PROBLEM:
If a line in the data below contains "items", copy it.

INPUT FOR THIS TASK:
^^^^^^^^

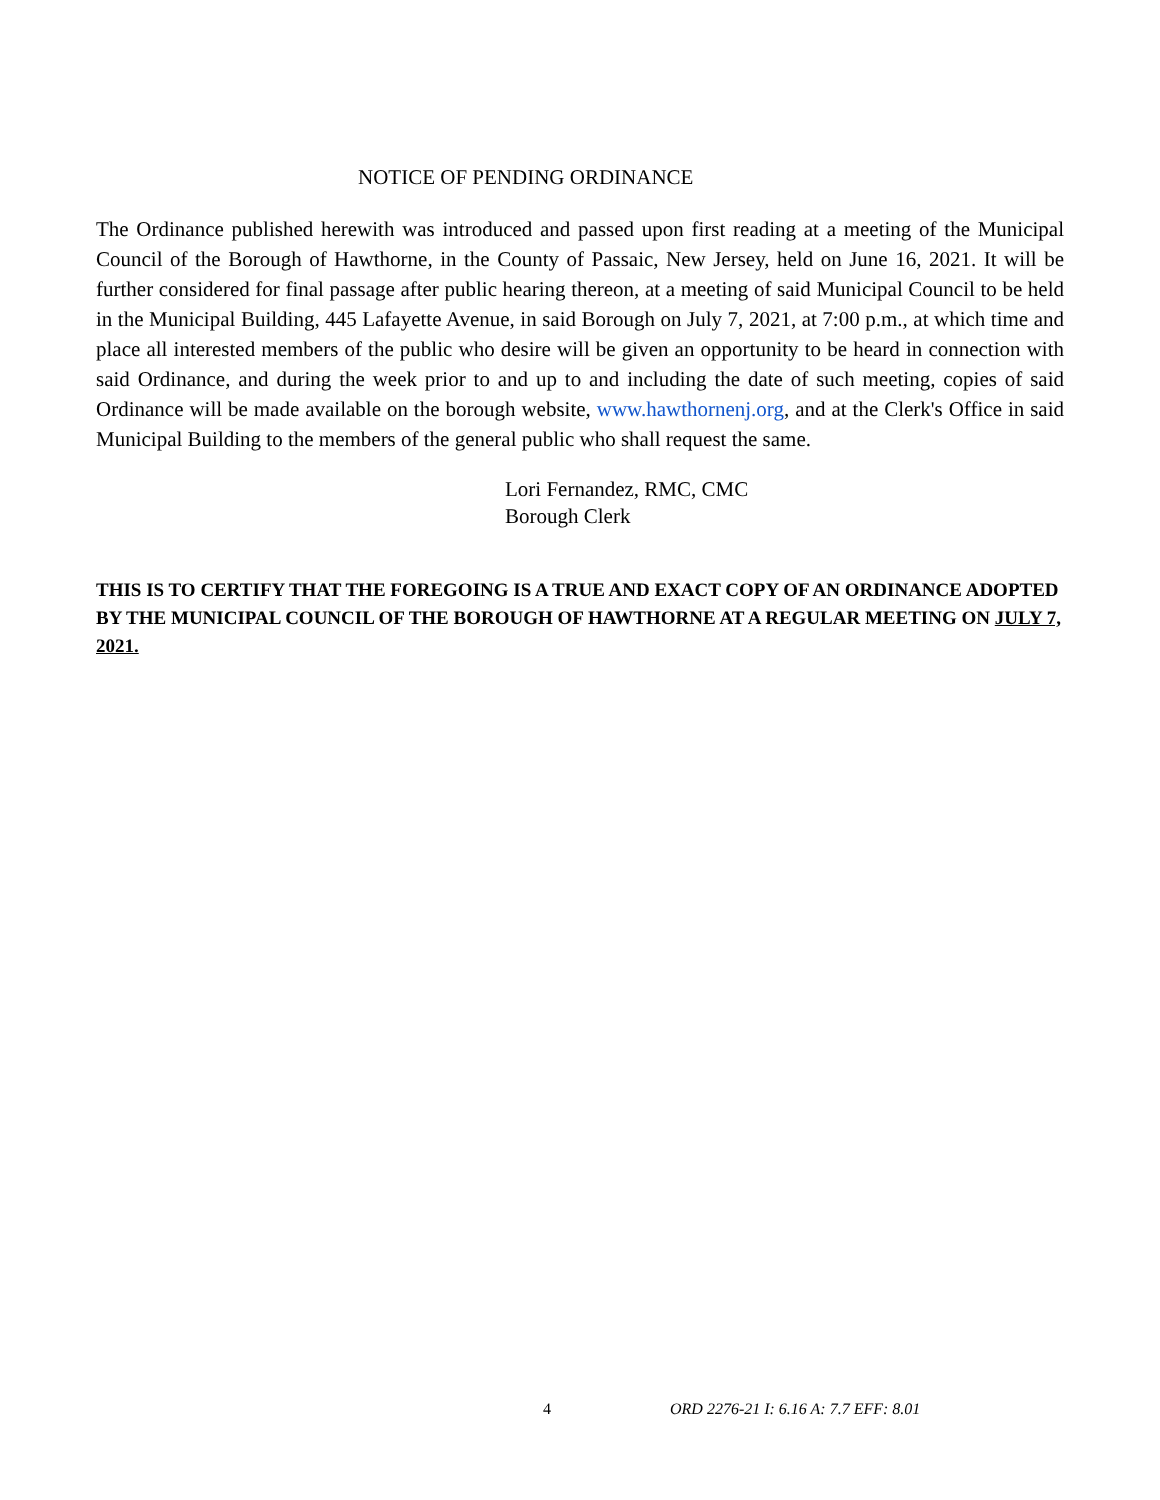NOTICE OF PENDING ORDINANCE
The Ordinance published herewith was introduced and passed upon first reading at a meeting of the Municipal Council of the Borough of Hawthorne, in the County of Passaic, New Jersey, held on June 16, 2021. It will be further considered for final passage after public hearing thereon, at a meeting of said Municipal Council to be held in the Municipal Building, 445 Lafayette Avenue, in said Borough on July 7, 2021, at 7:00 p.m., at which time and place all interested members of the public who desire will be given an opportunity to be heard in connection with said Ordinance, and during the week prior to and up to and including the date of such meeting, copies of said Ordinance will be made available on the borough website, www.hawthornenj.org, and at the Clerk's Office in said Municipal Building to the members of the general public who shall request the same.
Lori Fernandez, RMC, CMC
Borough Clerk
THIS IS TO CERTIFY THAT THE FOREGOING IS A TRUE AND EXACT COPY OF AN ORDINANCE ADOPTED BY THE MUNICIPAL COUNCIL OF THE BOROUGH OF HAWTHORNE AT A REGULAR MEETING ON JULY 7, 2021.
4 ORD 2276-21 I: 6.16 A: 7.7 EFF: 8.01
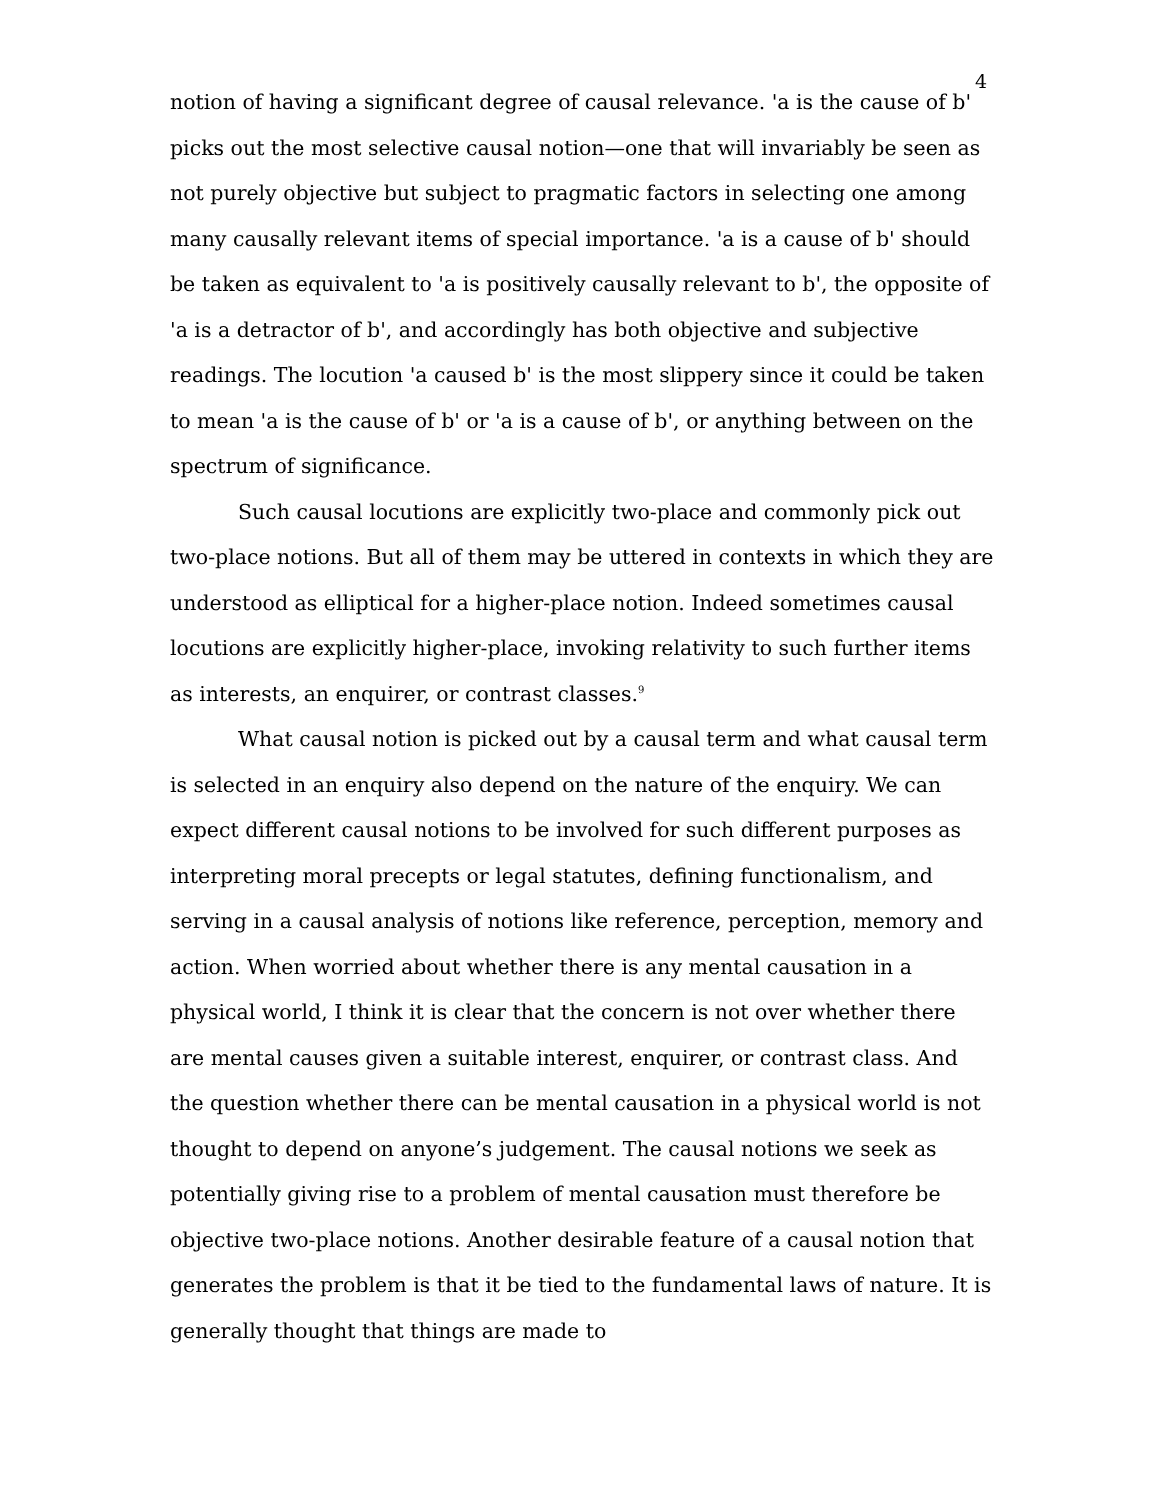4
notion of having a significant degree of causal relevance. 'a is the cause of b' picks out the most selective causal notion—one that will invariably be seen as not purely objective but subject to pragmatic factors in selecting one among many causally relevant items of special importance. 'a is a cause of b' should be taken as equivalent to 'a is positively causally relevant to b', the opposite of 'a is a detractor of b', and accordingly has both objective and subjective readings. The locution 'a caused b' is the most slippery since it could be taken to mean 'a is the cause of b' or 'a is a cause of b', or anything between on the spectrum of significance.
Such causal locutions are explicitly two-place and commonly pick out two-place notions. But all of them may be uttered in contexts in which they are understood as elliptical for a higher-place notion. Indeed sometimes causal locutions are explicitly higher-place, invoking relativity to such further items as interests, an enquirer, or contrast classes.<sup>9</sup>
What causal notion is picked out by a causal term and what causal term is selected in an enquiry also depend on the nature of the enquiry. We can expect different causal notions to be involved for such different purposes as interpreting moral precepts or legal statutes, defining functionalism, and serving in a causal analysis of notions like reference, perception, memory and action. When worried about whether there is any mental causation in a physical world, I think it is clear that the concern is not over whether there are mental causes given a suitable interest, enquirer, or contrast class. And the question whether there can be mental causation in a physical world is not thought to depend on anyone’s judgement. The causal notions we seek as potentially giving rise to a problem of mental causation must therefore be objective two-place notions. Another desirable feature of a causal notion that generates the problem is that it be tied to the fundamental laws of nature. It is generally thought that things are made to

^^^^^^^^

RESULT OF THIS TASK:
notion of having a significant degree of causal relevance. 'a is the cause of b' picks out the most selective causal notion—one that will invariably be seen as not purely objective but subject to pragmatic factors in selecting one among many causally relevant items of special importance. 'a is a cause of b' should be taken as equivalent to 'a is positively causally relevant to b', the opposite of 'a is a detractor of b', and accordingly has both objective and subjective readings. The locution 'a caused b' is the most slippery since it could be taken to mean 'a is the cause of b' or 'a is a cause of b', or anything between on the spectrum of significance.
Such causal locutions are explicitly two-place and commonly pick out two-place notions. But all of them may be uttered in contexts in which they are understood as elliptical for a higher-place notion. Indeed sometimes causal locutions are explicitly higher-place, invoking relativity to such further items as interests, an enquirer, or contrast classes.<sup>9</sup>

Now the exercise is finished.